C’est à l’automne que toute la beauté de l’arbre s’exprime lorsque l’ensemble du feuillage vire uniformément à l’or. Certains l’appellent d’ailleurs l’arbre aux écus d’or. Il est couramment utilisé en Corée et au Japon comme arbre de rue et a même conquis quelles avenues bruxelloises. Vu son développement à maturité et ses branches plutôt raides et erratiques, j’ai quelques doutes sur ce choix à long terme, surtout quand l’espace aérien est envahi par les câbles des trams.

Le ginkgo a, il est vrai, quelques atouts précieux pour la survie en milieu urbain. Son enracinement profond ne soulève pas les trottoirs et il risque peu de tomber par grand vent. Il résiste de plus à la pollution et ne connaît pas de maladies. Des études récentes sur son génome, qui compte trois fois plus de bases que le génome humain, montre qu’il possède de nombreux gènes de défense chimique et bactériologique. Plus fort encore, il semble ne pas vieillir et serait potentiellement immortel.

Il n’est dès lors pas surprenant que les extraits de ginkgo, tant des feuilles que des noix, soient très utilisés en médecine chinoise. Outre les bienfaits des antioxydants puissants que contient la plante, il y a des allégations qu’elle favoriserait la mémoire et la concentration et stimulerait la circulation sanguine.

Si on peut lui trouver des défauts, ce serait d’être trop imposant pour autre chose que les grands parcs et d’avoir un port irrégulier. Les chercheurs ont résolu ces deux problèmes en développant un grand nombre d’excellents cultivars.

D’un géant ils ont fait des nains, dont le charmant ‘Troll’, une petite boule compacte qui ne devrait pas dépasser le mètre en dix ans. Son feuillage en forme de coquillage vire à l’or comme le type. ‘Troll’, un bonsaï naturel, convient parfaitement pour un pot ou un jardin de ville. ‘Globus’, une forme arrondie atteignant 2,50m, peut convenir pour un grand bac.

Côté forme, plusieurs formes fastigiées ou pleureuses vous sont proposées, dont le très beau ‘Fastigiata Blagon’ dont voici un jeune exemplaire en pépinière. ‘Eiffel’ serait aussi très bon. Personnellement, je regrette de ne pas avoir eu connaissance de ces cultivars et d’avoir planté le Ginkgo biloba de base. Un cône élancé de 15m qui devient jaune vif serait un atout pour n’importe quel jardin.

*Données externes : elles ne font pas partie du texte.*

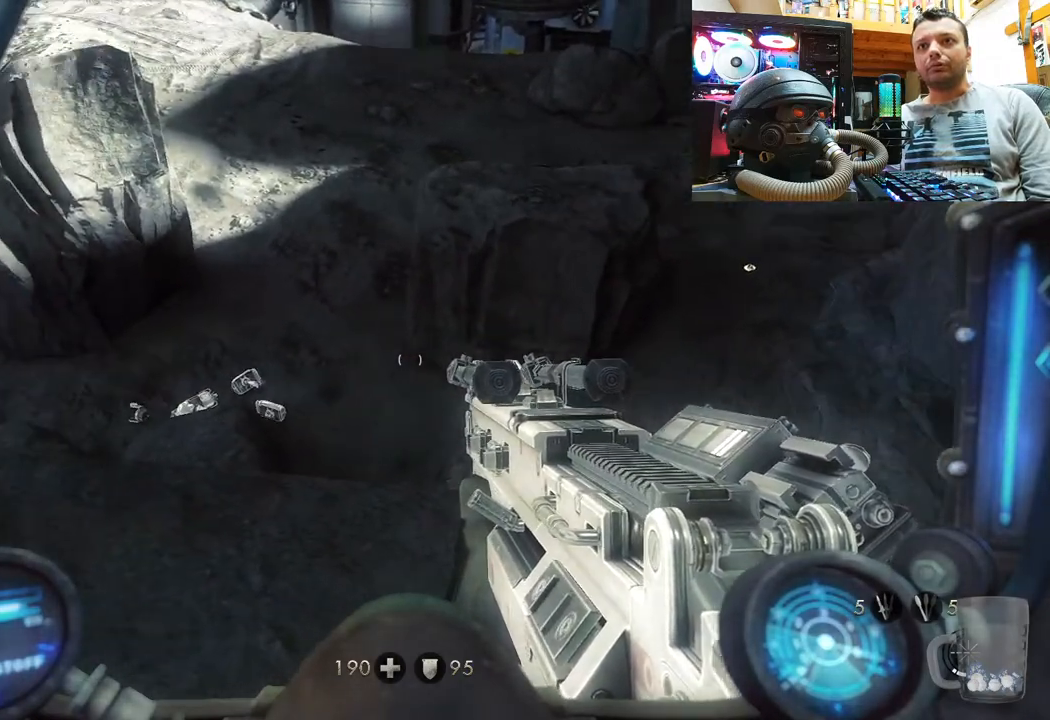
{"buttons": [], "left_stick": "left", "right_stick": "down-left", "events": [[233, "left_stick", "down-left"], [350, "right_stick", "down-left"], [450, "left_stick", "left"]]}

D’autres développements ont porté sur des mutations des feuilles, pas toujours convaincantes d’ailleurs. On retrouve toujours l’éventail mais les lobes peuvent être plus nombreux ou plus échancrés. ‘Vanilla Swirl’ a une variégation blanche et ‘Beijing Gold’ est strié d’or. ‘Saratoga’ a de longues feuilles fines et pendantes, un cultivar élégant.

Le moment le plus poétique du cycle de cet arbre mystérieux est peut-être celui de la chute de ses écus d’or, éclairés par un soleil bas de fin d’automne.

Pour l’anecdote, six arbres de Ginkgo biloba furent les seuls végétaux qui survécurent et repoussèrent dans un rayon de deux km de l’explosion d’Hiroshima. Cette résistance phénoménale leur valut le statut d’arbres immortels.